As part of the BreatheOut initiative, which highlights the positive impact of talking to someone, especially if you are struggling, and also being active. How important are these two factors of combatting mental Ill-health to you?

People ask me what helps but for me it’s exercise and talking, I know everyone says that but it’s true. They are the 2 biggest things and they go hand in hand. Both are free, it costs nothing to go for a walk and to talk. I do a lot of walking and have our charity #WalkingsBrilliant. I know when I start feeling anxious or don’t feel great I go out on a big walk and within 15 minutes I’m starting to feel better. I’ll go out in any weather. I get talking might not be easy for some and I totally get that, we all have days when we don’t want to talk but don’t shut yourself away because that really won’t help.

What tips or guidance could you offer other people who are maybe struggling with their own mental health.

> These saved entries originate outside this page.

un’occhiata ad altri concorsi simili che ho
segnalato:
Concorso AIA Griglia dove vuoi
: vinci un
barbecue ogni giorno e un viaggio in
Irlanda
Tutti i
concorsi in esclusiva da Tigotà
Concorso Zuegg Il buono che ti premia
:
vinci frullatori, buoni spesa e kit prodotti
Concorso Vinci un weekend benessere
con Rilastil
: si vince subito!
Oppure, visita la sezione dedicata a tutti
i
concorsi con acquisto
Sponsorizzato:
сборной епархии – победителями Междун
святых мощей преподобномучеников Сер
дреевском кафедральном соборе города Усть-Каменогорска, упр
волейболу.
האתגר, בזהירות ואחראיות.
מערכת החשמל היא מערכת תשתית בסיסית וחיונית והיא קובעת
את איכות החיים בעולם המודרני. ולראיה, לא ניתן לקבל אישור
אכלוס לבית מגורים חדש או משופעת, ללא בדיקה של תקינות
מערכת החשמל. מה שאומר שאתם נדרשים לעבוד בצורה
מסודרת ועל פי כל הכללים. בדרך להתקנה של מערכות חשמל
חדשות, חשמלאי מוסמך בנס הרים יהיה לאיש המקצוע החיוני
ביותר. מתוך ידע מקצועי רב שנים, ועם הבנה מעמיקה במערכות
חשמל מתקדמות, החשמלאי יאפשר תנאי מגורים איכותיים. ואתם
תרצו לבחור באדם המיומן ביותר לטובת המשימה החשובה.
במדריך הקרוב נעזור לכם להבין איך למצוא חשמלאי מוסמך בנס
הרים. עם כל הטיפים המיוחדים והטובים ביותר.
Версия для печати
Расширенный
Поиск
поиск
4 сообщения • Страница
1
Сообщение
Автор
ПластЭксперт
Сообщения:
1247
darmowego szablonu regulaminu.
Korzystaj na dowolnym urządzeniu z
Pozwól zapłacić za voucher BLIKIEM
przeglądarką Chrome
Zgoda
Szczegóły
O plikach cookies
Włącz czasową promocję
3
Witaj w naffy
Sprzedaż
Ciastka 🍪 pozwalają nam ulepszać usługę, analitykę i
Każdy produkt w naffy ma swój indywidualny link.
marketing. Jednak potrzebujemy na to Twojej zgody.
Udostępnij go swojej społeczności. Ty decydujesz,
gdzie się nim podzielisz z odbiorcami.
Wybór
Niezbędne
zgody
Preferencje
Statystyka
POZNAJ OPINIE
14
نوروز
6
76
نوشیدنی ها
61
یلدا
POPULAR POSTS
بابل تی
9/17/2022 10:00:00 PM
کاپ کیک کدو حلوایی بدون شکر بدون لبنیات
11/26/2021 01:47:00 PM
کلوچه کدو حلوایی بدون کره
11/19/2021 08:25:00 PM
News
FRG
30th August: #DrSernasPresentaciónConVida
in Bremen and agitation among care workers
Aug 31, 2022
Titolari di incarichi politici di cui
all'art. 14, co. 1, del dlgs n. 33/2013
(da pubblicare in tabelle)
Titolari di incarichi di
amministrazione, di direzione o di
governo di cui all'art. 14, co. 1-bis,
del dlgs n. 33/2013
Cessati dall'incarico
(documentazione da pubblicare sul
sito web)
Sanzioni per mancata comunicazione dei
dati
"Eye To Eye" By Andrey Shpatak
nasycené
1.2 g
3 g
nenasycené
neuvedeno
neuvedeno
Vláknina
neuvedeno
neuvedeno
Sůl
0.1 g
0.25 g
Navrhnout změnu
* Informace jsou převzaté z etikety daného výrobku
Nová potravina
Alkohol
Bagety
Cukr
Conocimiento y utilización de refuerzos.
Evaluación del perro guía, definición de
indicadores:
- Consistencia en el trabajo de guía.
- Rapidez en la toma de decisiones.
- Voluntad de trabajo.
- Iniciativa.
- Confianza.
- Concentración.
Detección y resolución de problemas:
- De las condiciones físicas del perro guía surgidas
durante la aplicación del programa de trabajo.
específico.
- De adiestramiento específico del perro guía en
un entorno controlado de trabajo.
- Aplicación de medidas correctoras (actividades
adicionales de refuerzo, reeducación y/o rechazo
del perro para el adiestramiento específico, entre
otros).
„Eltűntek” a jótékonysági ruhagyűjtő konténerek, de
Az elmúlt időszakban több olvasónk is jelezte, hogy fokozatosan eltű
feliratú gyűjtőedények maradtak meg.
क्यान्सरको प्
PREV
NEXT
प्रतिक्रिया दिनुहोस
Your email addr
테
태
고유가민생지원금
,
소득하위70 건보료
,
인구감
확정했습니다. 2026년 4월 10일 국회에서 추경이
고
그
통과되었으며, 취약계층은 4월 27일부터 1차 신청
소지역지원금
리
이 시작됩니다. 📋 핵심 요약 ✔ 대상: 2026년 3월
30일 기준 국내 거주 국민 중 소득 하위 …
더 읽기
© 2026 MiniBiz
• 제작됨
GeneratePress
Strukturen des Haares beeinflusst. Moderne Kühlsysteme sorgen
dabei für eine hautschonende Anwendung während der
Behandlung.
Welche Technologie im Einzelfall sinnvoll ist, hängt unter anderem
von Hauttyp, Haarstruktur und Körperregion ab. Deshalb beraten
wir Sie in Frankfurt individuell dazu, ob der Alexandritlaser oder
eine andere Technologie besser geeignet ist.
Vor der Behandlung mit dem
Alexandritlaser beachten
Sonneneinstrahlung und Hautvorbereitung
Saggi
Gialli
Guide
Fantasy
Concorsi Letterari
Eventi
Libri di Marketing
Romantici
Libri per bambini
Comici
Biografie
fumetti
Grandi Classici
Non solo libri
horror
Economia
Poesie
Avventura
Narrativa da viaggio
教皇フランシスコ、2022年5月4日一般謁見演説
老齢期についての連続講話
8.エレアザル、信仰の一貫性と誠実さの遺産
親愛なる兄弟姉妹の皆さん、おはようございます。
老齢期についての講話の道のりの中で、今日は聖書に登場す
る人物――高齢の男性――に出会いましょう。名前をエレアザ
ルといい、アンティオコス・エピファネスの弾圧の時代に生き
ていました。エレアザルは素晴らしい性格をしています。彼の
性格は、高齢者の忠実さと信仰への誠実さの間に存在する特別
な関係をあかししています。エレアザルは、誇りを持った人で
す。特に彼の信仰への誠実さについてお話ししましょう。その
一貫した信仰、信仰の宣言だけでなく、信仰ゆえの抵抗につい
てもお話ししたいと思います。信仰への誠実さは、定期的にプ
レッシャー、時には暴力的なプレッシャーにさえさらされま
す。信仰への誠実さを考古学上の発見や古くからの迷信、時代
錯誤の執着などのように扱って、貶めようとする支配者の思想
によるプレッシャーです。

Something that really works for me when I’m really struggling is an ice cold shower. I’m into cold therapy. It acts as a rest for me, it doesn’t completely take it away – I don’t think anything does, but when I’m struggling it really works for me. I’ll do that then go on a walk and I always feel much better afterwards. I was fortunate enough to go to rehab and I know a lot of people are not in a position to do that but there’s loads of great organisations that offer free help and support. The key is to open up, it might be the hardest thing to do but if you keep it to yourself and the walls start closing in, the situation will only get worse. Get out, get some fresh air and try to open up to someone.